§ **Text transcribed from pages**:
══════════════════════════════

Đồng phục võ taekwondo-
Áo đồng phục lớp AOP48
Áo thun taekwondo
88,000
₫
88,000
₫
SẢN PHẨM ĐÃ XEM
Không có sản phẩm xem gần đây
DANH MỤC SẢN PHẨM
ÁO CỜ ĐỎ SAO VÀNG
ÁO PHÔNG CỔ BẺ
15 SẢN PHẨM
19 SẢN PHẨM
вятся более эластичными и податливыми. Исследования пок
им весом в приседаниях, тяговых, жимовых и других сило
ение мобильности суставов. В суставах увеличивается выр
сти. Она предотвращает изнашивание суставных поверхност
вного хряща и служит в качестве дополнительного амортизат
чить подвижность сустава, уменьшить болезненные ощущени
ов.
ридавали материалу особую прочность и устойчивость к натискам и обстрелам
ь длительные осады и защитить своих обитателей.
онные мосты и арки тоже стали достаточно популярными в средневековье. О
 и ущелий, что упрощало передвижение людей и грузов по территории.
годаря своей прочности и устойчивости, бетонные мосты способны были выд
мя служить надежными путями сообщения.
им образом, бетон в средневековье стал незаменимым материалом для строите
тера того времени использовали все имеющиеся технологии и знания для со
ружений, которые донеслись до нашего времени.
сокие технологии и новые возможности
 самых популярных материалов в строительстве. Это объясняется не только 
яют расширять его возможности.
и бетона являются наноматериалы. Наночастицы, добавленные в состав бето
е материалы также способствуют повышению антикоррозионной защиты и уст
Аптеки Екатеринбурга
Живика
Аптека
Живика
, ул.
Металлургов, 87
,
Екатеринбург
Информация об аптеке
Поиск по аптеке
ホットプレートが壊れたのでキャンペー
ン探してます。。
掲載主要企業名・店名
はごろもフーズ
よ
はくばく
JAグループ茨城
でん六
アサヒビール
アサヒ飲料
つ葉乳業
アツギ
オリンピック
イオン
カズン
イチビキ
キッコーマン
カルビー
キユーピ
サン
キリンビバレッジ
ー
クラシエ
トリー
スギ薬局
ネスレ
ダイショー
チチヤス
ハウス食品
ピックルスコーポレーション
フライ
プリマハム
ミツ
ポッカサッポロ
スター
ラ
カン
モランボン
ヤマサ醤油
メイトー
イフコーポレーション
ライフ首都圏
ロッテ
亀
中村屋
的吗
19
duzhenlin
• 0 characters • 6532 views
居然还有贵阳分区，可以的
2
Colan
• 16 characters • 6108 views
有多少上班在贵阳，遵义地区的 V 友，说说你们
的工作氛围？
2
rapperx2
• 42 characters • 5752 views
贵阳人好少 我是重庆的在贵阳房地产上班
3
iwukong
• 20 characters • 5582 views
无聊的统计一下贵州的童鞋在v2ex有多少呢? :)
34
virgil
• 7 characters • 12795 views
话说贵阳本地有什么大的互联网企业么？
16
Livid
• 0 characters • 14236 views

══════════════════════════════

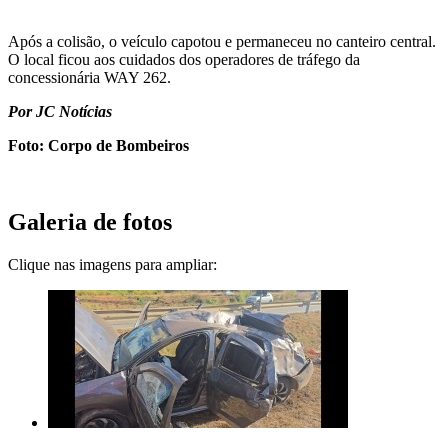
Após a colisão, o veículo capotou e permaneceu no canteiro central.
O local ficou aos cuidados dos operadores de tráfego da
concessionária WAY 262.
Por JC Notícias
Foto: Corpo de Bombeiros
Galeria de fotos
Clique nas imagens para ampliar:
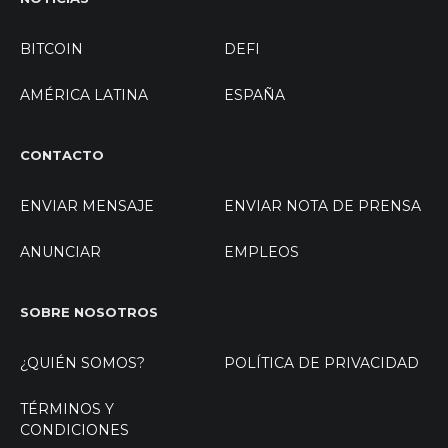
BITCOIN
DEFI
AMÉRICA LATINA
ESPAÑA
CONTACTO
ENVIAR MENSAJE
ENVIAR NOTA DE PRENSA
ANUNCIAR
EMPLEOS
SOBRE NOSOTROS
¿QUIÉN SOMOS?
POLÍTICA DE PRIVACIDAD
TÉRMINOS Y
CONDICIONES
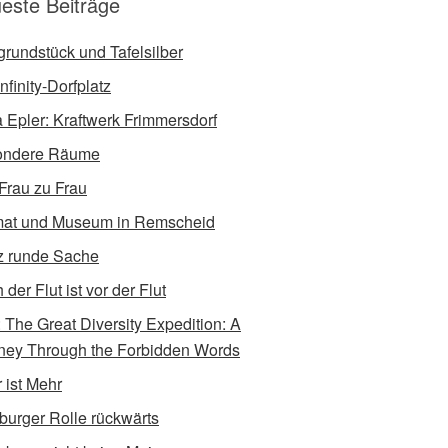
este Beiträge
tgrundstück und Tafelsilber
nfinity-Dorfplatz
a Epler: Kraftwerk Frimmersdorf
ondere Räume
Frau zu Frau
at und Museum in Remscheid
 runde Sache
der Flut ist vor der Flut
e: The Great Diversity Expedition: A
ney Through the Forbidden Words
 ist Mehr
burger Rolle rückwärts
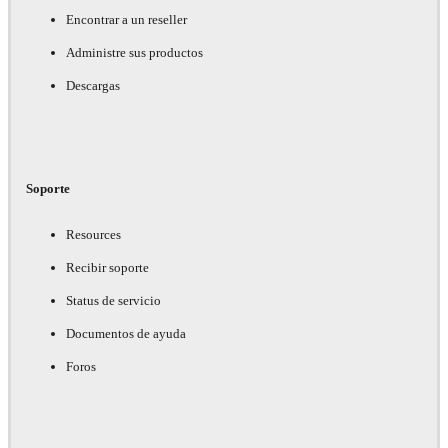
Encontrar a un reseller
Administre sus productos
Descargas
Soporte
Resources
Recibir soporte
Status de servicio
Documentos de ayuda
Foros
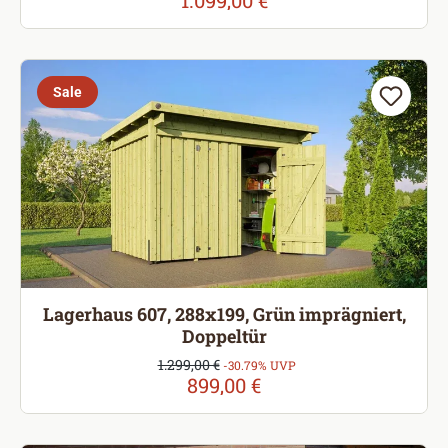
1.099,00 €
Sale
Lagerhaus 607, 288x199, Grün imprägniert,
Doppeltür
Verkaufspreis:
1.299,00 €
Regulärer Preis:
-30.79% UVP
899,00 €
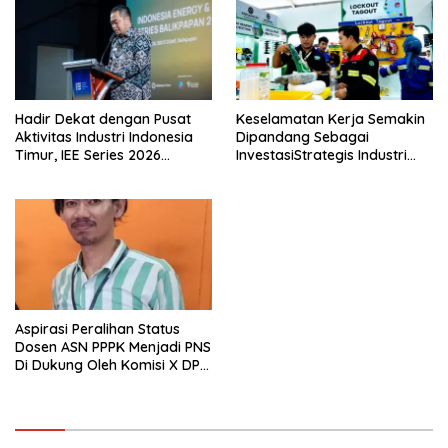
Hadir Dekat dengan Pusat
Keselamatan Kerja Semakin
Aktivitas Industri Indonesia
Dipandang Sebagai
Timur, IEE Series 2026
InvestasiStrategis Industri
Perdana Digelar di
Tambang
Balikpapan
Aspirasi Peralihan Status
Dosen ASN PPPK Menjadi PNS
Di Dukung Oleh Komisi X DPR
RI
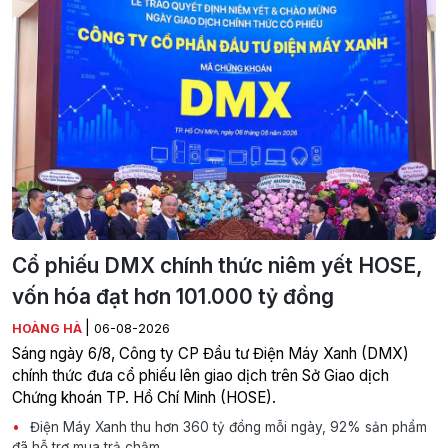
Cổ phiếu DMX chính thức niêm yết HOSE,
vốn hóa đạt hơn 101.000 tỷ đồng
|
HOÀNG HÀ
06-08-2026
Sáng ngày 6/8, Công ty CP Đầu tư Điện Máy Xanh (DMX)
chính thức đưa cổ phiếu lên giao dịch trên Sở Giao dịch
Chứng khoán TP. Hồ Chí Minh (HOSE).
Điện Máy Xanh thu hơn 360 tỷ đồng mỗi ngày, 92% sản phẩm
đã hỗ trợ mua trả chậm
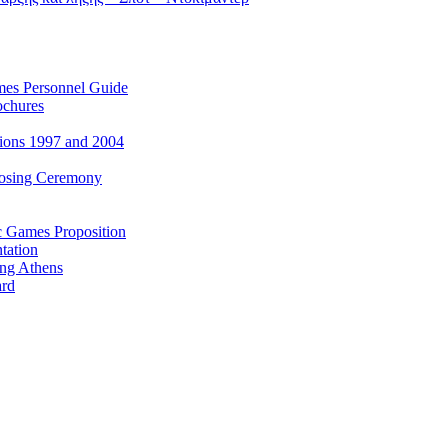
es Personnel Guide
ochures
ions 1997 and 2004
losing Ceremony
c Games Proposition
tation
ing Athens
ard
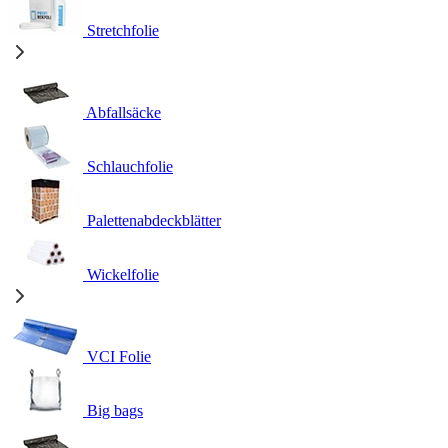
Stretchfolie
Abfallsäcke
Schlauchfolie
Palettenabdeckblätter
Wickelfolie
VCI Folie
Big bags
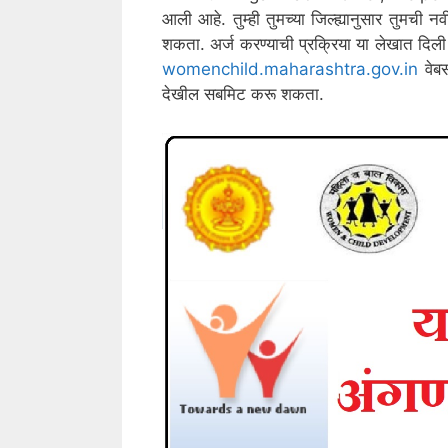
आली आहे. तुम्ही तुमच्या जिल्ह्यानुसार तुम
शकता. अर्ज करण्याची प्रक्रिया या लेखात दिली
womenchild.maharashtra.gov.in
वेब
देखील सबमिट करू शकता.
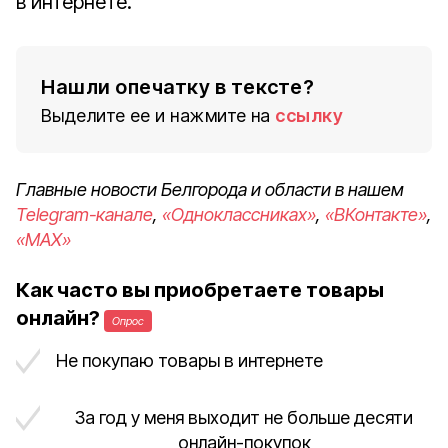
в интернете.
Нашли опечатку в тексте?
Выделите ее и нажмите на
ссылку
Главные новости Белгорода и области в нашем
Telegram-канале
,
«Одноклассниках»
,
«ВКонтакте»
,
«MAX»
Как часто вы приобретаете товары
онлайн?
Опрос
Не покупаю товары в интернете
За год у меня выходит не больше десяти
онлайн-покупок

══════════════════════════════

§ **GOAL OF THE EXERCISE**: Write out the lines between the one holding "Após a colisão, o" and the one holding "CONDICIONES", inclusive, reproducing each line without change. Leave the pictures out of your answer.

§ **PROBLEM SOLUTION**:
Após a colisão, o veículo capotou e permaneceu no canteiro central.
O local ficou aos cuidados dos operadores de tráfego da
concessionária WAY 262.
Por JC Notícias
Foto: Corpo de Bombeiros
Galeria de fotos
Clique nas imagens para ampliar:
BITCOIN
DEFI
AMÉRICA LATINA
ESPAÑA
CONTACTO
ENVIAR MENSAJE
ENVIAR NOTA DE PRENSA
ANUNCIAR
EMPLEOS
SOBRE NOSOTROS
¿QUIÉN SOMOS?
POLÍTICA DE PRIVACIDAD
TÉRMINOS Y
CONDICIONES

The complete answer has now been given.